- [ASSIGNED TASK]
Output every record verbatim, and omit each picture.

- [DATA TO USE]
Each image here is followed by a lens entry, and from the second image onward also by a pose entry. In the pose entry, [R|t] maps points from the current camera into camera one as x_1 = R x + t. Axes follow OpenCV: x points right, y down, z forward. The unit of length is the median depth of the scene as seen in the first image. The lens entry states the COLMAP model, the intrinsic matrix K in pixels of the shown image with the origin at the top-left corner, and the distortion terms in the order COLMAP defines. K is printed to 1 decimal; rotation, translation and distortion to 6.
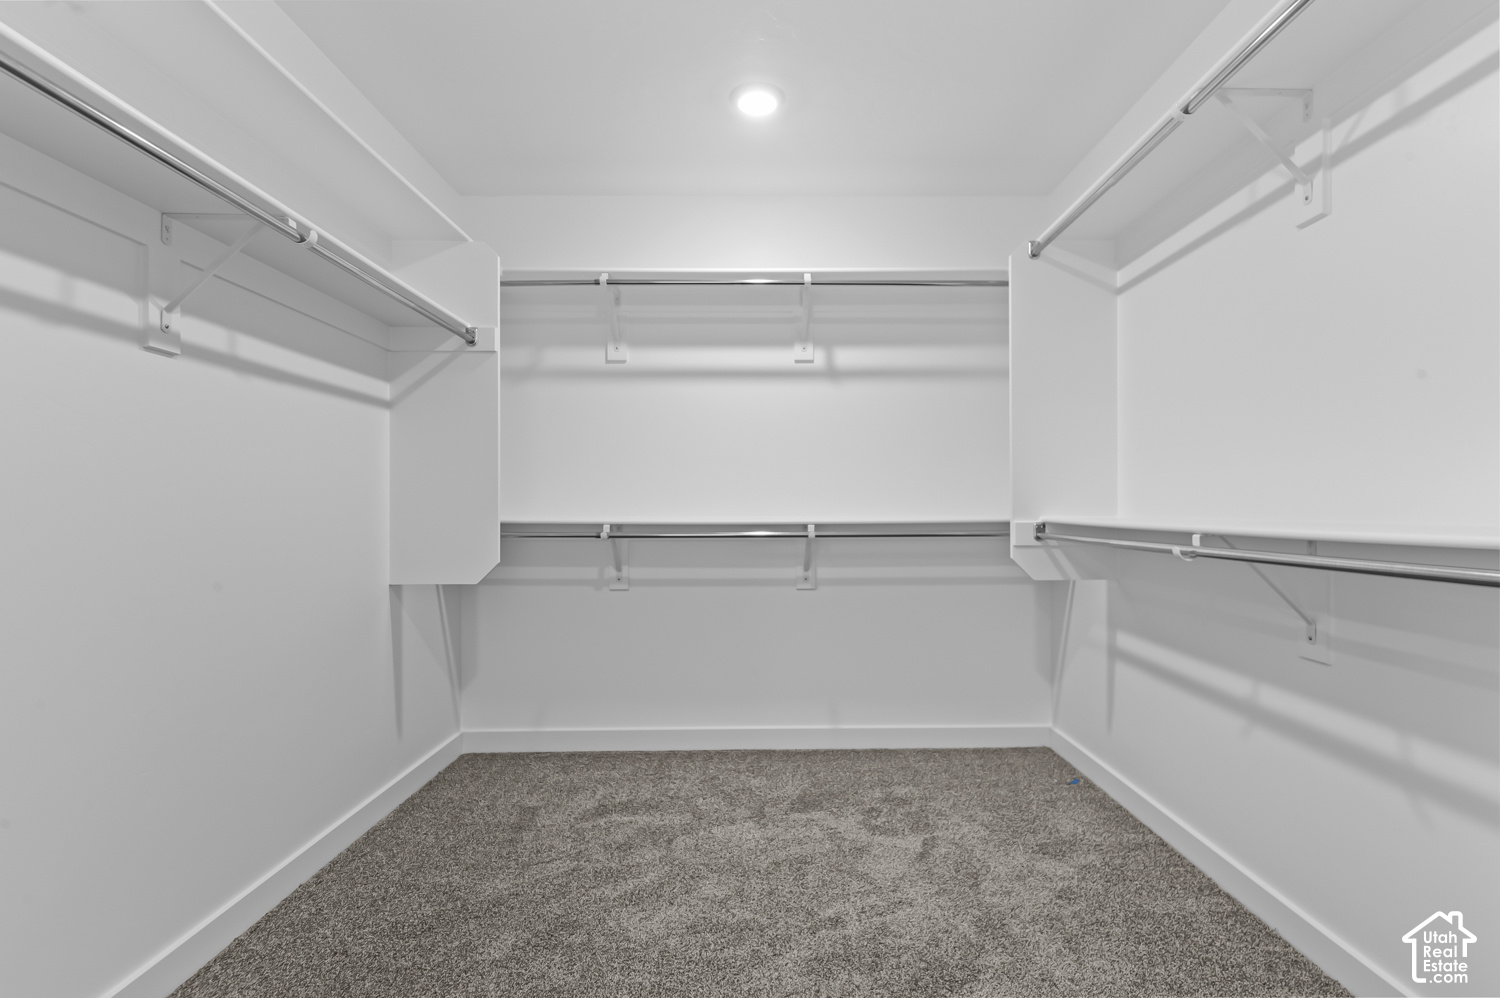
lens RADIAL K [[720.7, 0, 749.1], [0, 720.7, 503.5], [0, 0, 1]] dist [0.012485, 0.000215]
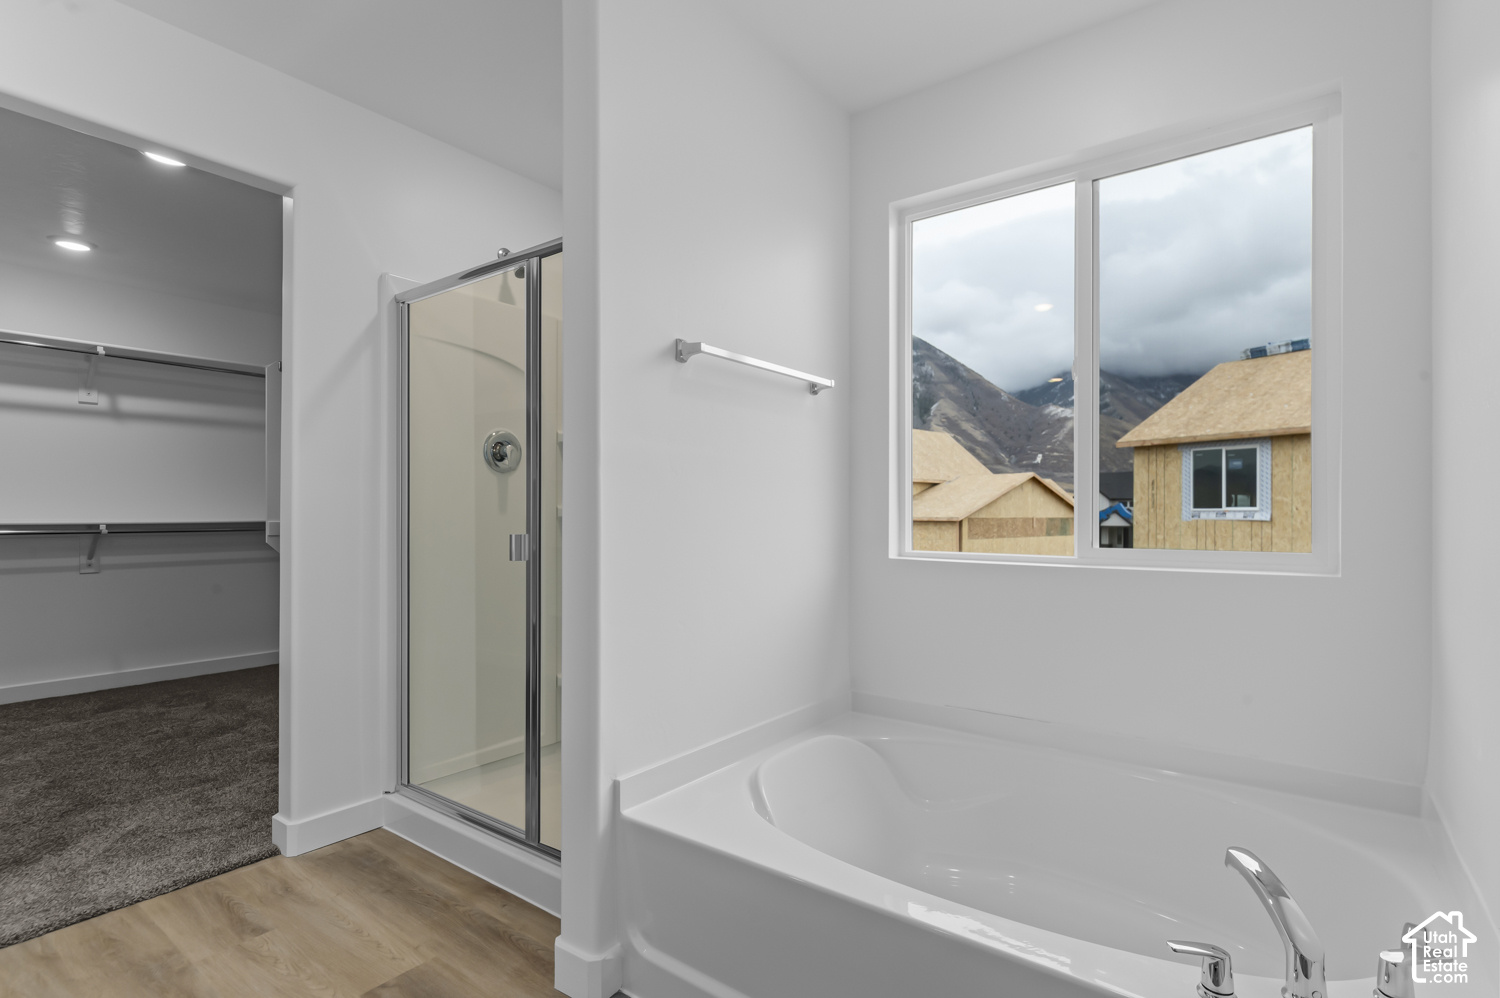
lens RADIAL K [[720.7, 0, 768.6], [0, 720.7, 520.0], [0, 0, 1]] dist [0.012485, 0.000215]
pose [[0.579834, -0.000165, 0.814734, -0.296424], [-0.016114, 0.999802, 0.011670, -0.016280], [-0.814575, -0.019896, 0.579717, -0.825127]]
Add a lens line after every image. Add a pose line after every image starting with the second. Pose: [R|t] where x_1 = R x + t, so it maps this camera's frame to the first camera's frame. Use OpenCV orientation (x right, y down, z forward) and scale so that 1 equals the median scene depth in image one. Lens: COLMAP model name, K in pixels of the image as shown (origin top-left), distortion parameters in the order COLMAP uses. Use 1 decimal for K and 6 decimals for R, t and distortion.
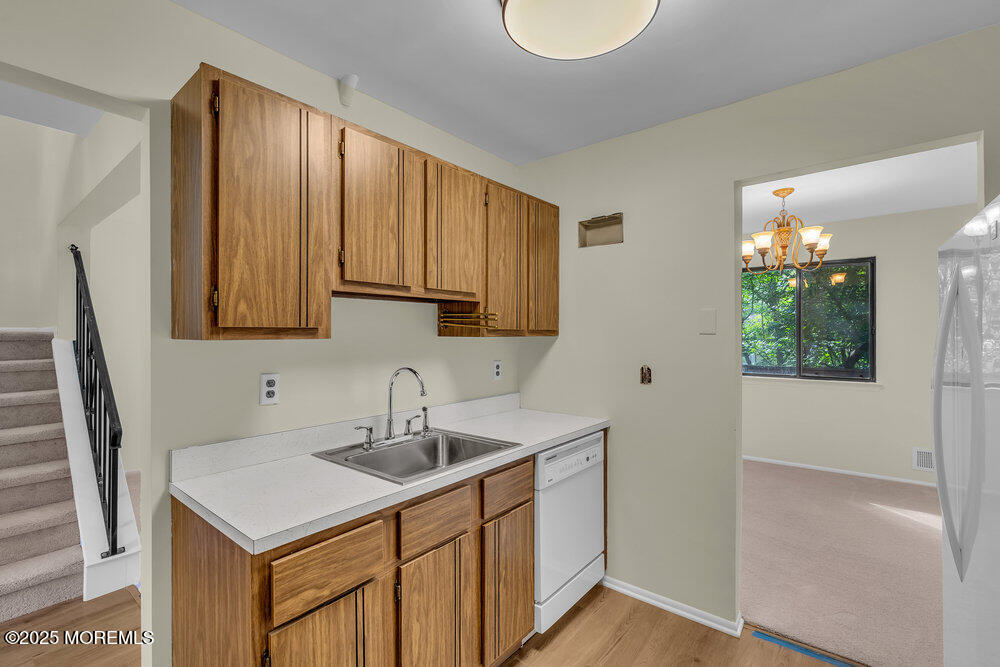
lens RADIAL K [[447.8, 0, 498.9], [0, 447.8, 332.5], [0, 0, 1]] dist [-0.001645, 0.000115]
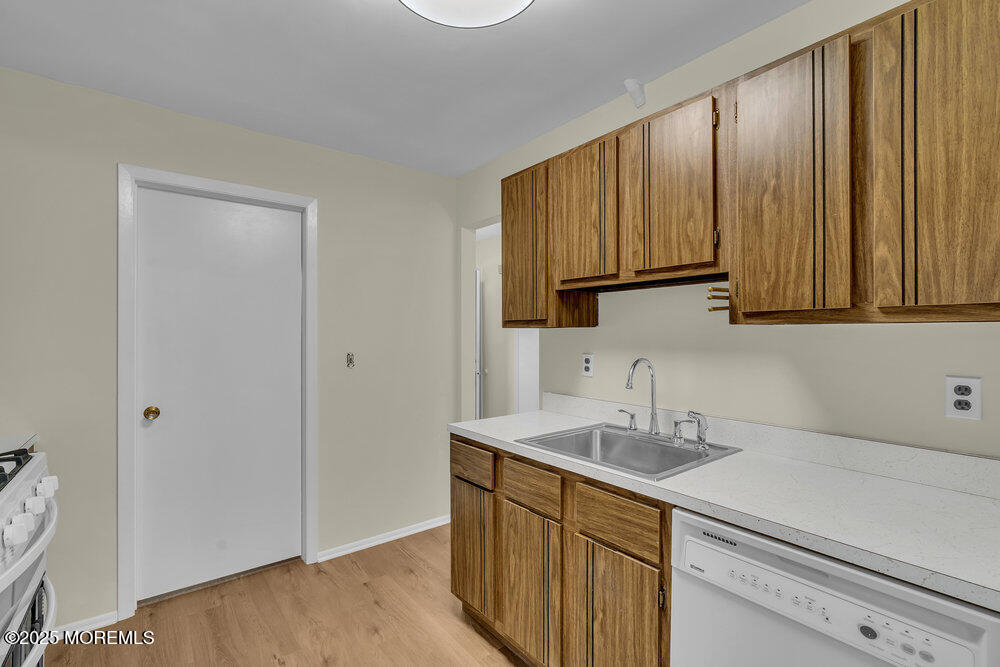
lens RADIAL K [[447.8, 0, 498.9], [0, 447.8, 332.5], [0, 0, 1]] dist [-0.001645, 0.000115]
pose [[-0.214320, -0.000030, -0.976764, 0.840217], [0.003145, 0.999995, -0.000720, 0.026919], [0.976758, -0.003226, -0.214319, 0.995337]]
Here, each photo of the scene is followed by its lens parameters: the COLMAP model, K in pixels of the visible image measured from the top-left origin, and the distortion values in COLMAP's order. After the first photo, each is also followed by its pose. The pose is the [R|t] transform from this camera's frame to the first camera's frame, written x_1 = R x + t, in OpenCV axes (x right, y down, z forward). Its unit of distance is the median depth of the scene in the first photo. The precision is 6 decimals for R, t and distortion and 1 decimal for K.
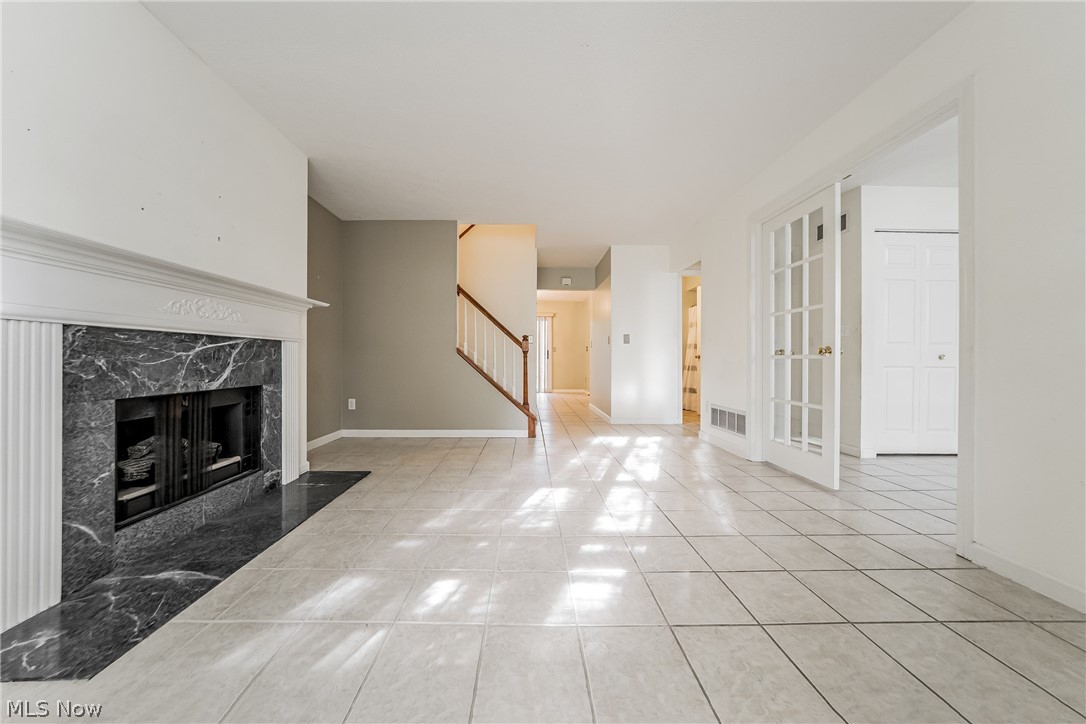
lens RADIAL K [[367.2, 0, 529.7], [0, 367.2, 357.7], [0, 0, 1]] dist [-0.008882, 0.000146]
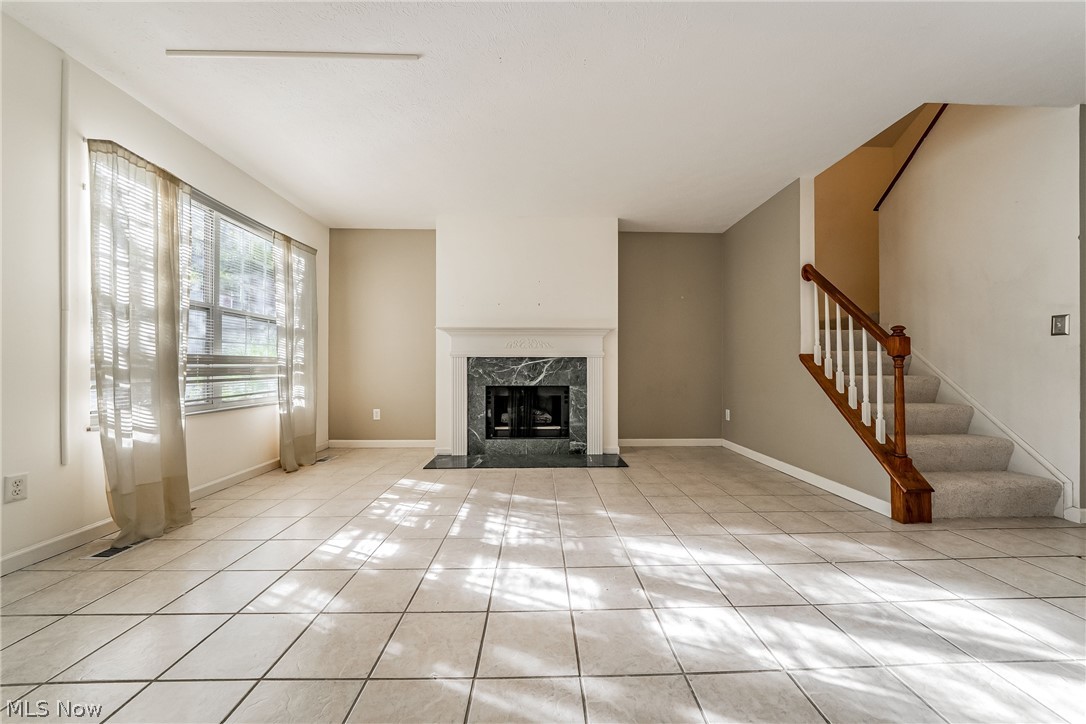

- [RESPONSE TO THE TASK]
Each image here is followed by a lens entry, and from the second image onward also by a pose entry. In the pose entry, [R|t] maps points from the current camera into camera one as x_1 = R x + t. Axes follow OpenCV: x points right, y down, z forward. The unit of length is the median depth of the scene as seen in the first image. The lens entry states the COLMAP model, the intrinsic matrix K in pixels of the shown image with the origin at the top-left corner, and the distortion terms in the order COLMAP defines. K is printed to 1 decimal; rotation, translation and distortion to 6.
lens RADIAL K [[720.7, 0, 749.1], [0, 720.7, 503.5], [0, 0, 1]] dist [0.012485, 0.000215]
lens RADIAL K [[720.7, 0, 768.6], [0, 720.7, 520.0], [0, 0, 1]] dist [0.012485, 0.000215]
pose [[0.579834, -0.000165, 0.814734, -0.296424], [-0.016114, 0.999802, 0.011670, -0.016280], [-0.814575, -0.019896, 0.579717, -0.825127]]
Add a lens line after every image. Add a pose line after every image starting with the second. Pose: [R|t] where x_1 = R x + t, so it maps this camera's frame to the first camera's frame. Use OpenCV orientation (x right, y down, z forward) and scale so that 1 equals the median scene depth in image one. Lens: COLMAP model name, K in pixels of the image as shown (origin top-left), distortion parameters in the order COLMAP uses. Use 1 decimal for K and 6 decimals for R, t and distortion.
lens RADIAL K [[447.8, 0, 498.9], [0, 447.8, 332.5], [0, 0, 1]] dist [-0.001645, 0.000115]
lens RADIAL K [[447.8, 0, 498.9], [0, 447.8, 332.5], [0, 0, 1]] dist [-0.001645, 0.000115]
pose [[-0.214320, -0.000030, -0.976764, 0.840217], [0.003145, 0.999995, -0.000720, 0.026919], [0.976758, -0.003226, -0.214319, 0.995337]]
Here, each photo of the scene is followed by its lens parameters: the COLMAP model, K in pixels of the visible image measured from the top-left origin, and the distortion values in COLMAP's order. After the first photo, each is also followed by its pose. The pose is the [R|t] transform from this camera's frame to the first camera's frame, written x_1 = R x + t, in OpenCV axes (x right, y down, z forward). Its unit of distance is the median depth of the scene in the first photo. The precision is 6 decimals for R, t and distortion and 1 decimal for K.
lens RADIAL K [[367.2, 0, 529.7], [0, 367.2, 357.7], [0, 0, 1]] dist [-0.008882, 0.000146]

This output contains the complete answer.